Instructions for the task – List every line in the items below that contains the string "category".

____________

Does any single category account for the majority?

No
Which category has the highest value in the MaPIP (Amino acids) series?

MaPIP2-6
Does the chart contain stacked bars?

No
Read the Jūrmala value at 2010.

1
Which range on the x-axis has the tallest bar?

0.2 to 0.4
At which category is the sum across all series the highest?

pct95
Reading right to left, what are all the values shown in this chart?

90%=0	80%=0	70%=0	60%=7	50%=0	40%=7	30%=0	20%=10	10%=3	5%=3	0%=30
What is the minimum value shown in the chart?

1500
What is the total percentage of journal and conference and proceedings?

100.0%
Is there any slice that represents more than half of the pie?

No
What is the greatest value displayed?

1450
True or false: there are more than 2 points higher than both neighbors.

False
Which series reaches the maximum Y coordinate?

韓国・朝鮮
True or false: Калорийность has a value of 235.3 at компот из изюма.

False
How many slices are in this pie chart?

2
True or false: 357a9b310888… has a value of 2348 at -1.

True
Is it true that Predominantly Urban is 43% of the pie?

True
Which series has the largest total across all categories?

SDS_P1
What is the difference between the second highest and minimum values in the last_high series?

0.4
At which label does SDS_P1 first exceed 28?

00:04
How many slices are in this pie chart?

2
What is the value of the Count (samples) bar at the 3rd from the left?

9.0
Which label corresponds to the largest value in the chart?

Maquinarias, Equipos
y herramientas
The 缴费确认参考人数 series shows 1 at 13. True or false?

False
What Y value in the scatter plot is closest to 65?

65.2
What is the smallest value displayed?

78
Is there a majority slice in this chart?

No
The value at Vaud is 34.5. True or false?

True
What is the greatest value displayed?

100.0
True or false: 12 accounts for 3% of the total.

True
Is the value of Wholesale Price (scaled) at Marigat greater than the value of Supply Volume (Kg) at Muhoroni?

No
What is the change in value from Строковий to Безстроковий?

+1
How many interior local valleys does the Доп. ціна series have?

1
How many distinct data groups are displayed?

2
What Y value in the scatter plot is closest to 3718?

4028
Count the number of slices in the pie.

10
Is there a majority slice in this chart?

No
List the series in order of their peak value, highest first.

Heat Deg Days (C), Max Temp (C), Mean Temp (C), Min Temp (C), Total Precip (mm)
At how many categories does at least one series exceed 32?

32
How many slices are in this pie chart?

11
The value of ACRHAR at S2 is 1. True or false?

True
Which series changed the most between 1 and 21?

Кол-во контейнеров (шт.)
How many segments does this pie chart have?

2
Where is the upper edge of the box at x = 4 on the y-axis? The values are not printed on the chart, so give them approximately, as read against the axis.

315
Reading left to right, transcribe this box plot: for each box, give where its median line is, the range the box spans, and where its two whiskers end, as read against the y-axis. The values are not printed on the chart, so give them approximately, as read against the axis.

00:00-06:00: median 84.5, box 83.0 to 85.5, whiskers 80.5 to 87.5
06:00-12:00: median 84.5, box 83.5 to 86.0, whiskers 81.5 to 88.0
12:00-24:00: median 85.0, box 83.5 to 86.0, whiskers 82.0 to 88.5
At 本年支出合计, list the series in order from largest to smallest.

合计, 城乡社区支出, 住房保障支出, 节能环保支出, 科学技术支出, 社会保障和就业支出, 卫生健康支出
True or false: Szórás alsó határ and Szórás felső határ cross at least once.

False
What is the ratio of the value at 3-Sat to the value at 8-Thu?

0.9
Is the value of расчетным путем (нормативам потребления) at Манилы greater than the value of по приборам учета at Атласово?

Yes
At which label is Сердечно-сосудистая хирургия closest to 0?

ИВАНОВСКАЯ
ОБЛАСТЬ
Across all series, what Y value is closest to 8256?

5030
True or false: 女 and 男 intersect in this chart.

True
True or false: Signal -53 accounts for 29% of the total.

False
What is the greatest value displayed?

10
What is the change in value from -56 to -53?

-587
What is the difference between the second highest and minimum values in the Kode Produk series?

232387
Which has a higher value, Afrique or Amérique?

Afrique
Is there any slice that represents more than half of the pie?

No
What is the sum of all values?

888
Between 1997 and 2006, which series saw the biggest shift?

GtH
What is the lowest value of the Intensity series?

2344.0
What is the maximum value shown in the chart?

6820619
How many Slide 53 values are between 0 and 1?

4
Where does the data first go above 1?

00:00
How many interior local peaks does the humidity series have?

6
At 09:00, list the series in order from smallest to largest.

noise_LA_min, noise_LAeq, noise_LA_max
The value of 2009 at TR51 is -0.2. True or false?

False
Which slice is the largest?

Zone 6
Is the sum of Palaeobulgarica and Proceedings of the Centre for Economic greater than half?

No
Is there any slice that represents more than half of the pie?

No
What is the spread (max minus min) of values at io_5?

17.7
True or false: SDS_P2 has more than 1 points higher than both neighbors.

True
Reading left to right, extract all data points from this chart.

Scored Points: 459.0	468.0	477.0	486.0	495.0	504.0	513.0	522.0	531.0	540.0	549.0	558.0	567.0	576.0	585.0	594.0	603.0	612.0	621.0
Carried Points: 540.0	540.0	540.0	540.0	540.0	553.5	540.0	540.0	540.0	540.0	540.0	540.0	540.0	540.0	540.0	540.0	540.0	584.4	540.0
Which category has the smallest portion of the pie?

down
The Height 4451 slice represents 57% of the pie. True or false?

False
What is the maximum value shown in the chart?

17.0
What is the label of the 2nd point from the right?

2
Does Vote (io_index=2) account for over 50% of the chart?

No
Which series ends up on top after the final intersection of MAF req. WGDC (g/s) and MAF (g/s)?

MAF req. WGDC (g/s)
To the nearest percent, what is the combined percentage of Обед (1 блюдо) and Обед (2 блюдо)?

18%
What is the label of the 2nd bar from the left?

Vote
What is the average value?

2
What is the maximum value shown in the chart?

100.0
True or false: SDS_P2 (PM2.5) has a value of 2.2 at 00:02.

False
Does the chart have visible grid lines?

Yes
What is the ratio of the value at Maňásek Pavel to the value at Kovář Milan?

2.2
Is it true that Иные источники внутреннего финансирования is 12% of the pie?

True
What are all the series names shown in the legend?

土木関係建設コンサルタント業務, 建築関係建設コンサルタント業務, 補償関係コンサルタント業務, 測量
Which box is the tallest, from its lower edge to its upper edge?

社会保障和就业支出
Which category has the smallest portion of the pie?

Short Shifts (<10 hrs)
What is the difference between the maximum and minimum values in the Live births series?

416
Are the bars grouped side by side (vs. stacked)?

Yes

____________

Response –
Does any single category account for the majority?
Which category has the highest value in the MaPIP (Amino acids) series?
At which category is the sum across all series the highest?
Which category has the smallest portion of the pie?
Which category has the smallest portion of the pie?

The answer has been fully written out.